Elle m’agace, elle. Elle sait que ces informations sont vraies, elle s’en doute, au moins, mais elle n’a pas envie de le voir. Je voudrais lui rétorquer que je suis bien placée pour connaître la vérité, mais ce serait du suicide, en plus d’être totalement inutile. Du reste, je n’ai pas besoin de répondre, car elle se sent obligée de se justifier.

« Finalement, est-ce qu’ils ne sont pas tous comme ça, en politique ? C’est toujours au premier qui ira tirer dans les pattes de l’autre ou qui ira faire le plus de promesses aux électeurs pour aussitôt les oublier une fois la ligne d’arrivée franchie. Pour moi, une place en crèche privée garantie pour mes jumeaux, c’est inespéré, mais c’est surtout concret. Alors si pour ça il faut voter pour un parti plutôt qu’un autre, je prends.

– Vous savez que personne ne peut voir pour qui vous votez au final ? » je souffle. « Vous pouviez prendre l’adhésion et voter pour autre chose. Le Mur Citoyen n’en aurait rien su.

– Mais j’avais envie qu’ils gagnent, moi ! Mon quotidien est déjà trop compliqué pour que je me pose des questions sur les grandes valeurs démocratiques ! Vous savez pourquoi je suis dans ce cercle ? Parce que mon mari me bat quand il boit ! Et pourquoi il boit ? Parce qu’il a été licencié après la fermeture de sa boîte, parce que les pignoufs de l’ancien gouvernement sont infoutus d’empêcher nos entreprises de délocaliser leurs usines. Alors une femme qui perd son emploi pour être remplacée par un homme, je m’en contrefiche, j’échange même sa vie contre la mienne quand elle veut ! »

Je sens la main de Rémi sur mon épaule m’inviter au calme. Je jette un œil vers la porte-parole qui semblerait presque prête à mordre. Quelle frustration ! Mais est-ce que je peux vraiment leur en vouloir ? C’est vrai que les choses doivent changer. Et beaucoup.

Je me lève sous le regard de reproche de mon interlocutrice et replie le matériel dans un silence lourd. Hannah me raccompagne vers la sortie.

« Tu as eu ce que tu voulais ? » me demande-t-elle avec une grimace gênée.

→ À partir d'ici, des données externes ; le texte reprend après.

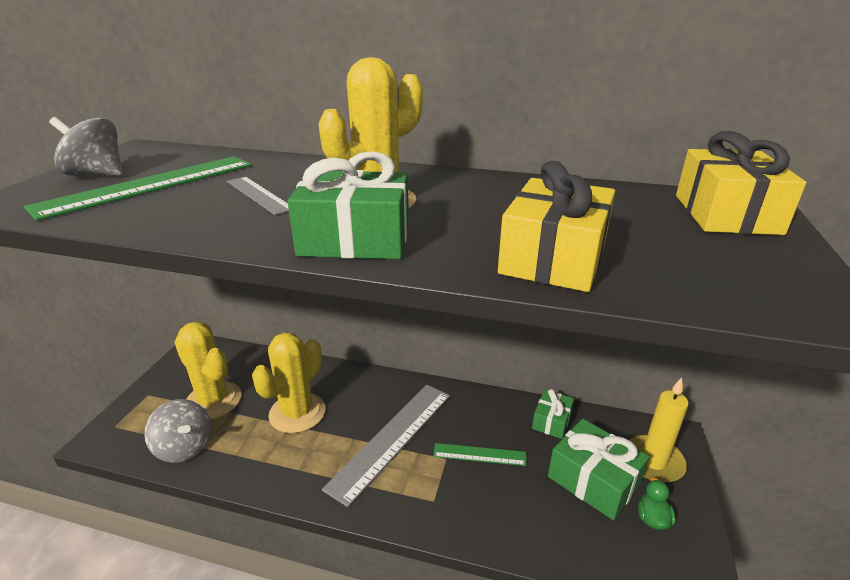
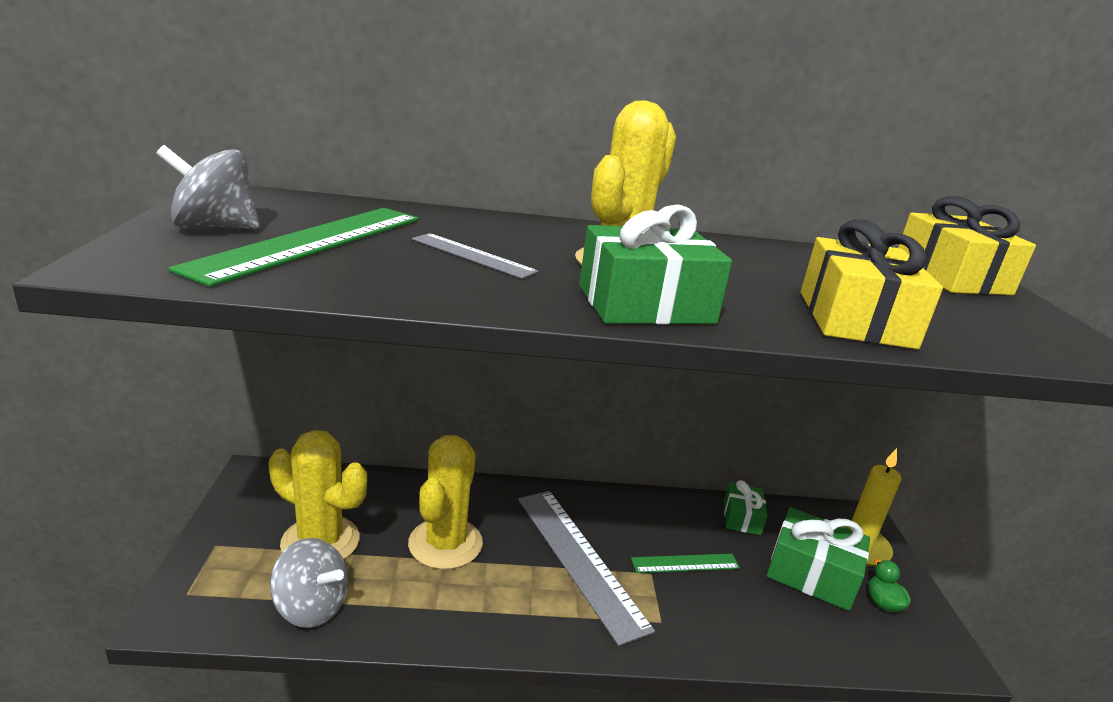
camera: 20 degrees left, 5 degrees down
(392, 439) = (579, 559): grey ruler -> grey ruler turned 45 degrees counterclockwise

J’acquiesce et lui fais un sourire en remerciement, mais elle me retient encore une seconde.

« Tu sais, ces femmes… Il y en a beaucoup d’autres. Je t’avoue que moi aussi, j’ai hésité. C’était tellement facile ! On craque, tous. Dans les hôpitaux, on a trop de patients pour plus assez de personnel. Dans les entreprises, on demande à produire toujours plus, on exige d’être à 200 % au bureau comme dans la vie quotidienne. Les gens sont misérables, Angèle. J’ai l’impression que le monde devient fou. Alors ce genre de proposition de la part du Mur Citoyen, trouver une crèche, une babysitter, obtenir un rendez-vous chez le médecin pour le petit dernier ou aider le plus grand à faire ses devoirs, c’est une bouffée d’air au milieu de la noyade. Ne juge pas trop vite ces femmes qui essayent de s’en sortir. Pour une raison que j’ignore, le Mur Citoyen semble vouloir les aider en particulier. Ça ne devrait pas influencer leurs choix politiques, mais ça reste une réaction attendue. »

J’ai un frisson dans le courant d’air de la porte.

« Justement, c’est ça qui m’inquiète. »

Nous faisons nos adieux à Hannah puis, avec Rémi, nous marchons sans avoir besoin de nous consulter directement vers la gare.